While this data governance model is simpler and can make for a faster master data setup, it can also result in inconsistent data with a far-reaching impact when multiple parties are involved. There is a definite need to control this model as very common side effects like duplicate master data and inconsistent data resulting in inconsistent or meaningless reporting can become troublesome. In order for this model to work effectively, it is key to:
- Leverage automated tools that can ensure the consistency of data – independent of who creates the master data
- Limit the number of fields that are maintained and let the rest of the fields be derived based on various customized profiles
- Ensure clear documentation of how each field is to be populated and what is the meaning of each value for each field
- Set up controls and audits to quickly fix any inconsistencies
- Identify controlled fields that have an impact across departments and business units, then enforce strict controls on who maintains these and clearly define what each field means
The role of the data governance organization should not be limited to building processes and procedures and performing periodic data audits, but should also include owning the automated tools and keeping them tuned to business requirements
3. Centralized Governance – Single or Multiple Business Units
This third data governance model is characterized by single or multiple business units centralizing the maintenance of master data. In this model, one central organization owns setting up master data based on requests coming from the consumers of the master data.
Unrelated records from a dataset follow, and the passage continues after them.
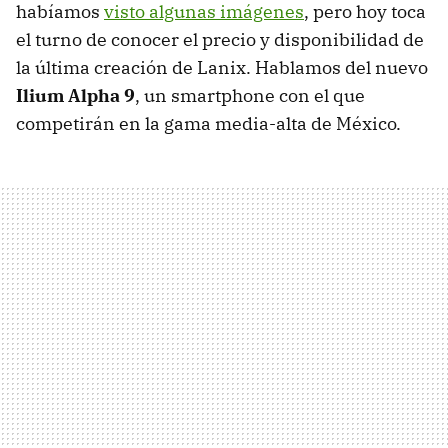
habíamos
visto algunas imágenes
, pero hoy toca
el turno de conocer el precio y disponibilidad de
la última creación de Lanix. Hablamos del nuevo
Ilium Alpha 9
, un smartphone con el que
competirán en la gama media-alta de México.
This data governance model can ensure a high level of control of master data, but it is often characterized by delays in setting up master data and requires a formal and larger data governance organization. As well, in this model, there is a high probability that the master data created is consistent and the introduction of changes and process improvements is quicker because there are a limited number of users setting up master data. In order to improve the model, organizations should:
- Build automated processes to provide transparency and visibility to the process of master data maintenance
- Establish KPIs for different master data requests and ensure the size of the data governance organization scales based on the requirements
- Confirm effective communication takes place between the business and master data team to ensure that master data rules are tuned to changes in the business and products
The role of the data governance organization should not be limited to processes and procedures but should also include maintenance of master data, including process adjustments to meet business needs
4. Centralized Data Governance & Decentralized Execution
This last data governance model is characterized by a centralized governance body defining the framework of controls and individual businesses creating their individual parts of master data.
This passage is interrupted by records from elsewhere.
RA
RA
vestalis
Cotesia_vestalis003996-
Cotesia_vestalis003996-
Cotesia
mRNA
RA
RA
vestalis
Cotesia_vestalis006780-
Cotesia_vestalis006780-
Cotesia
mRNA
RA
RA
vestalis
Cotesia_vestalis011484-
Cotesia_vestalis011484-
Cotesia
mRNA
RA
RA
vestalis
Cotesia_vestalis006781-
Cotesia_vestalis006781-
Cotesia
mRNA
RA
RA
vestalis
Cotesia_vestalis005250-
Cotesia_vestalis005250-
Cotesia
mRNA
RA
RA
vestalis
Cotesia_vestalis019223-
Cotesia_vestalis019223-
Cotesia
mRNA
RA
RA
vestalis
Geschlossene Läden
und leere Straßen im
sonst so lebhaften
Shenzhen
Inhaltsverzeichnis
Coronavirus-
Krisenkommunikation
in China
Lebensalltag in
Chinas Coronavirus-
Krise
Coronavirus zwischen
centralized data governance and decentralized execution
This data governance model can ensure agility, but at the same time organizations must ensure the proper controls are in place, where needed. There is a shared responsibility in this model between the data governance organization and the business.
To effectively leverage this model, organizations must:
Identify controlled fields that have an impact across departments and business units, and then assign ownership to centralize maintenance
- Build automated tools to avoid de-duplication at the source
- Ensure a central organization mediate between various departments and business units when there is a conflict
- Automate the request process and leverage automated tools to help local businesses consistently manage data
- Set up controls and audits to quickly fix any inconsistency.